`system.security` dataset is not generated for Windows agent installed with unprivileged flag.

Question

`system.security` dataset is not generated for Windows agent installed with unprivileged flag.

amolnater-qasource opened this issue a month ago · comments

Kibana Build details:

VERSION: 8.14.0 BC2
BUILD: 73626
COMMIT: bcf6960778ae270d0894a8aab07f10197ee9b97f

Preconditions:

8.14.0-BC2 Kibana cloud environment should be available.
Agent should be installed with unprivileged flag.

Steps to reproduce:

Navigate to Data Streams tab.
Observe logs for system integration and system.security dataset is not generated.

Expected Result:
system.security dataset should be generated for Windows agent installed with unprivileged flag.

What's working fine:

system.security dataset is generated for Windows agent installed without unprivileged flag.

Screenshot:

Elastic Machine · Answer 1 · Wed May 01 2024 20:08:35 GMT+0800 (China Standard Time)

Pinging @elastic/elastic-agent-control-plane (Team:Elastic-Agent-Control-Plane)

Amol Nater · Answer 2 · Wed May 01 2024 20:08:47 GMT+0800 (China Standard Time)

@karanbirsingh-qasource Please review.

karanbir singh · Answer 3 · Wed May 01 2024 20:09:54 GMT+0800 (China Standard Time)

secondary review is done

Craig MacKenzie · Answer 4 · Thu May 02 2024 01:46:57 GMT+0800 (China Standard Time)

I suspect this will be related to the permissions of the new unprivileged user.

Can you upload diagnostics when this happens?

Lee E Hinman · Answer 5 · Thu May 02 2024 02:04:31 GMT+0800 (China Standard Time)

odds are really good that the new unprivileged user needs to be a member of the "Event Log Readers" group.

Blake Rouse · Answer 6 · Thu May 02 2024 02:43:31 GMT+0800 (China Standard Time)

It was agreed that the Administrator performing the installation will add the elastic-agent-user to the groups that they want the Elastic Agent to have access to.

I don't know exactly which group is needed to read that data, so I would try @leehinman suggestion.

Amol Nater · Answer 7 · Thu May 02 2024 15:47:56 GMT+0800 (China Standard Time)

Hi Team,

Thank you for looking into this issue.

Please find below agent diagnostics for the installed agent:
elastic-agent-diagnostics-2024-05-02T06-10-30Z-00.zip

Please let us know if anything else is required from our end.
Thanks!!

nima · Answer 8 · Thu May 02 2024 18:59:22 GMT+0800 (China Standard Time)

It was agreed that the Administrator performing the installation will add the elastic-agent-user to the groups that they want the Elastic Agent to have access to.

I don't know exactly which group is needed to read that data, so I would try @leehinman suggestion.

@blakerouse are there any other steps during installation that the user needs to perform? not just for this issue but generally speaking.

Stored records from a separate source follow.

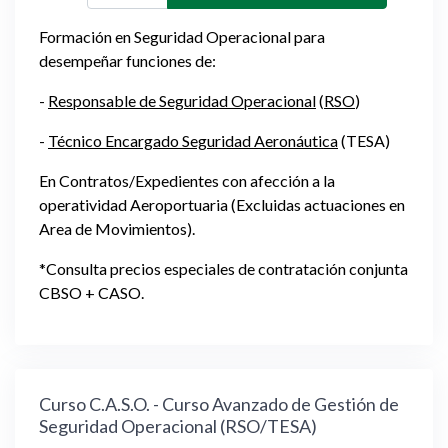
Formación en Seguridad Operacional para
desempeñar funciones de:
-
Responsable de Seguridad Operacional
(
RSO
)
-
Técnico Encargado Seguridad Aeronáutica
(TESA)
En Contratos/Expedientes con afección a la
operatividad Aeroportuaria
(Excluidas actuaciones en
Area de Movimientos).
*Consulta precios especiales de contratación conjunta
CBSO + CASO.
Curso C.A.S.O. - Curso Avanzado de Gestión de
Seguridad Operacional (RSO/TESA)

I want to make sure we can comprehensively document these.

cc: @kilfoyle

Shaunak Kashyap · Answer 9 · Wed May 08 2024 19:20:05 GMT+0800 (China Standard Time)

@amolnater-qasource Did you get a chance to try @leehinman's suggestion? If it works, we can document it as a pre-requisite for running Agent in unprivileged mode.

Shaunak Kashyap · Answer 10 · Wed May 08 2024 19:27:29 GMT+0800 (China Standard Time)

@nimarezainia @blakerouse @kilfoyle I've created #4705 to start collecting in a single place all prerequisites required for successfully running Agent in unprivileged mode. @blakerouse could you please populate the table in that issue as you discover prerequisites? @kilfoyle your call on how best to take the information in that table and present it in our user-facing documentation. Thanks!

nima · Answer 11 · Thu May 09 2024 11:36:32 GMT+0800 (China Standard Time)

thank you @ycombinator. We would need instructions on how the user could change the privilege level (that are OS specific) for some of the major operating systems.

the use case: In Fleet, we inform the user that an input is not working due to privilege. The idea was to provide them some instructions on how to change the priv level to be able to read the data source.